■ Problem requirements ■
Return each line of the listing that follows in which the string "protein" can be found.

■ Data ■
__________________________________________________
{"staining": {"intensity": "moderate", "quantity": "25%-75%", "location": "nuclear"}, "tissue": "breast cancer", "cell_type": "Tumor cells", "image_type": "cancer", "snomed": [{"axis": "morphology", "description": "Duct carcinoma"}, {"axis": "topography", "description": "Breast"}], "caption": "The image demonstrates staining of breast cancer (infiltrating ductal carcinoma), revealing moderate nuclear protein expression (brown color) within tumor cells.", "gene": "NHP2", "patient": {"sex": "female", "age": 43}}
__________________________________________________
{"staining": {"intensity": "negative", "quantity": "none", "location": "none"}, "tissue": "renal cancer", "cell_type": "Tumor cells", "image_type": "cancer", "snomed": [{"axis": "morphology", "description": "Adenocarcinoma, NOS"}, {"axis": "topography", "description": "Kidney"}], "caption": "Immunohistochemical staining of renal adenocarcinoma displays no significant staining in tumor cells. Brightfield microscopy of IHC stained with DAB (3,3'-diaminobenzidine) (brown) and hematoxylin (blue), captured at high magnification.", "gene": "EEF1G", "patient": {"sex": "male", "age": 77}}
__________________________________________________
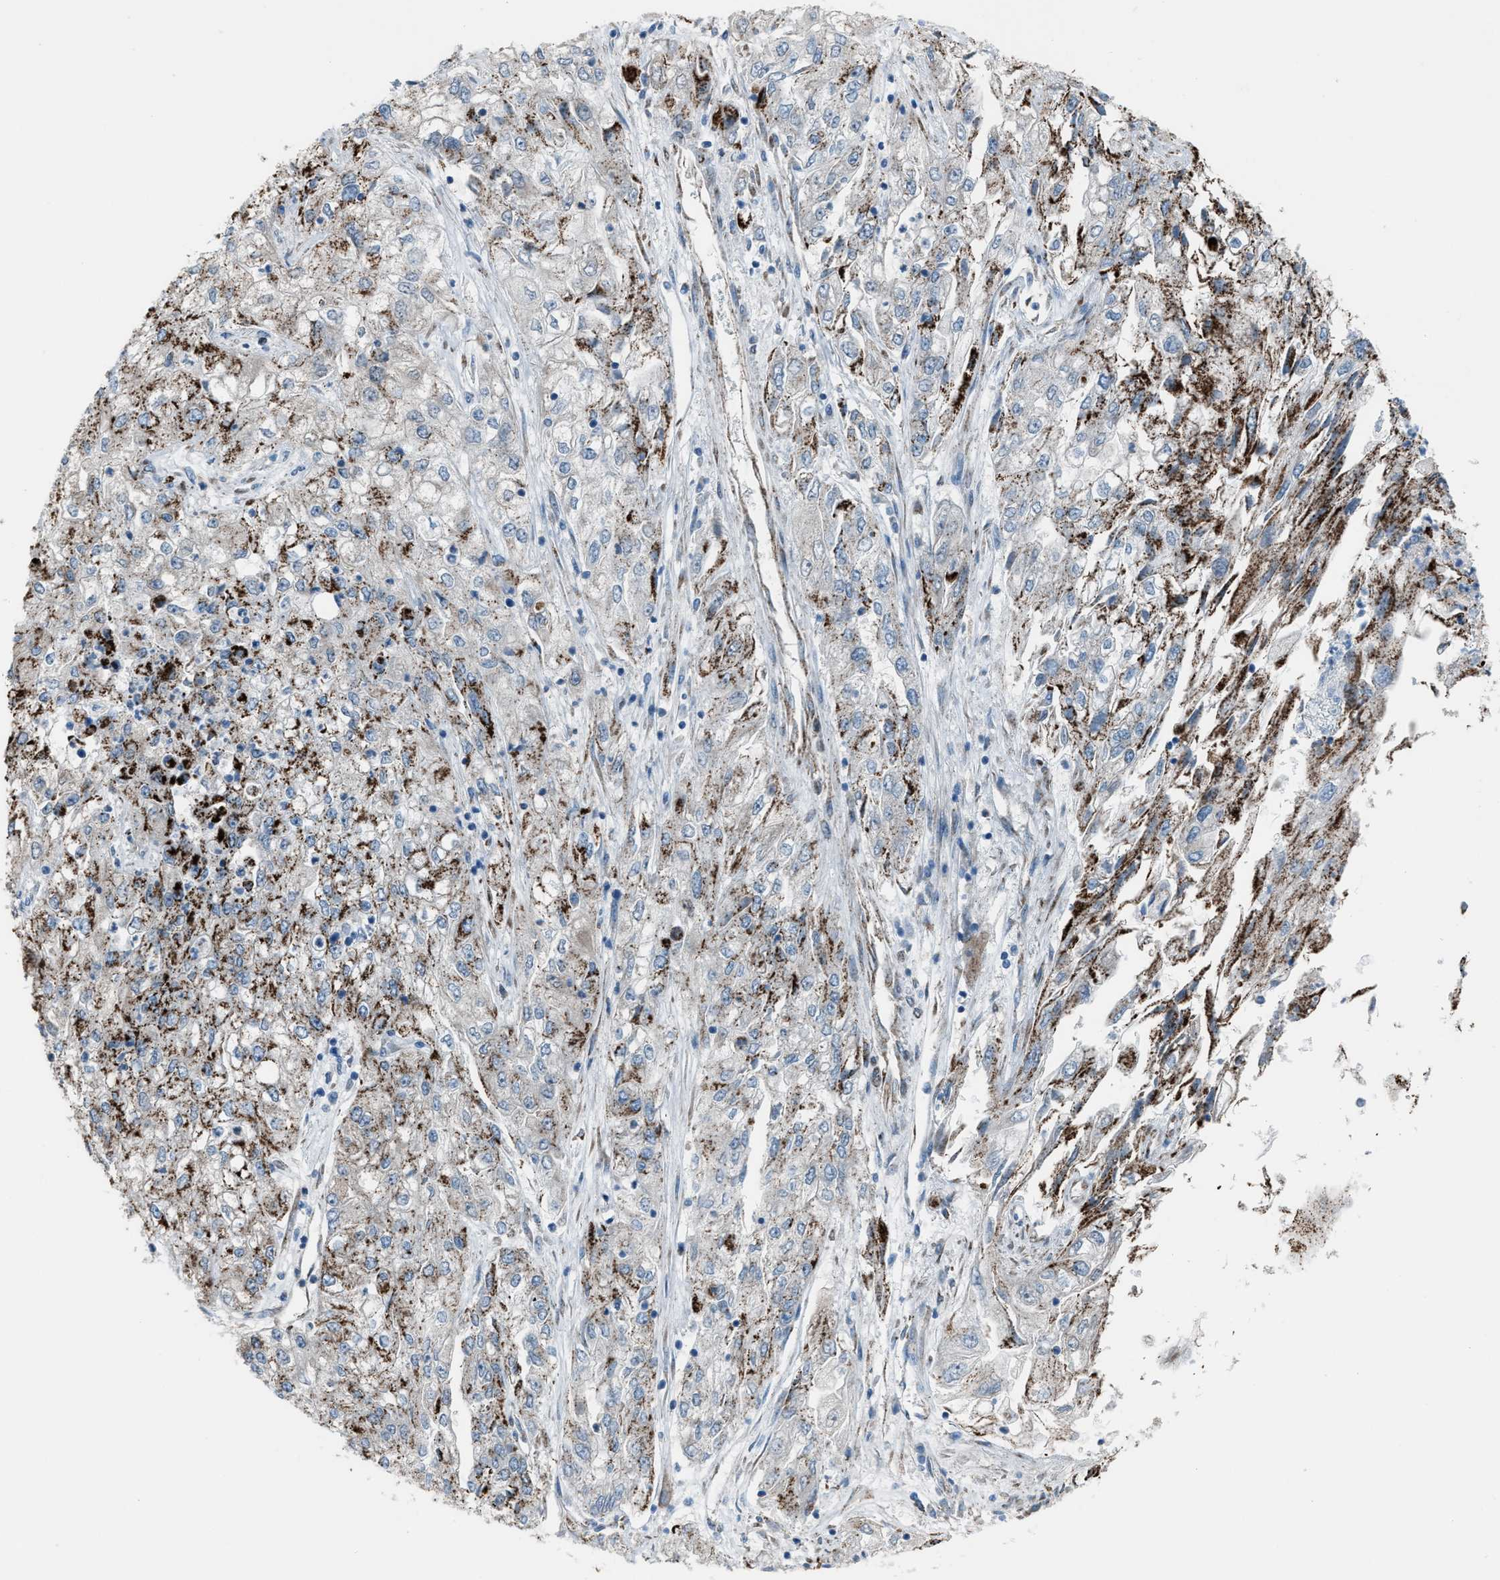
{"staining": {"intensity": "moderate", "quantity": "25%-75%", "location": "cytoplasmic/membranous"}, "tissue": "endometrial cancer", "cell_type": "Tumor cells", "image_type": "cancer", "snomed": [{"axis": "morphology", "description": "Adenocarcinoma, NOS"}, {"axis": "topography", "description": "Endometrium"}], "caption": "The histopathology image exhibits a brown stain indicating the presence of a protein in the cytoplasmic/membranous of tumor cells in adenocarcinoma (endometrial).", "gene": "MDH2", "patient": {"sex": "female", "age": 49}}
__________________________________________________
■ Solution to this exercise ■
{"staining": {"intensity": "moderate", "quantity": "25%-75%", "location": "nuclear"}, "tissue": "breast cancer", "cell_type": "Tumor cells", "image_type": "cancer", "snomed": [{"axis": "morphology", "description": "Duct carcinoma"}, {"axis": "topography", "description": "Breast"}], "caption": "The image demonstrates staining of breast cancer (infiltrating ductal carcinoma), revealing moderate nuclear protein expression (brown color) within tumor cells.", "gene": "NHP2", "patient": {"sex": "female", "age": 43}}
{"staining": {"intensity": "moderate", "quantity": "25%-75%", "location": "cytoplasmic/membranous"}, "tissue": "endometrial cancer", "cell_type": "Tumor cells", "image_type": "cancer", "snomed": [{"axis": "morphology", "description": "Adenocarcinoma, NOS"}, {"axis": "topography", "description": "Endometrium"}], "caption": "The histopathology image exhibits a brown stain indicating the presence of a protein in the cytoplasmic/membranous of tumor cells in adenocarcinoma (endometrial).", "gene": "MDH2", "patient": {"sex": "female", "age": 49}}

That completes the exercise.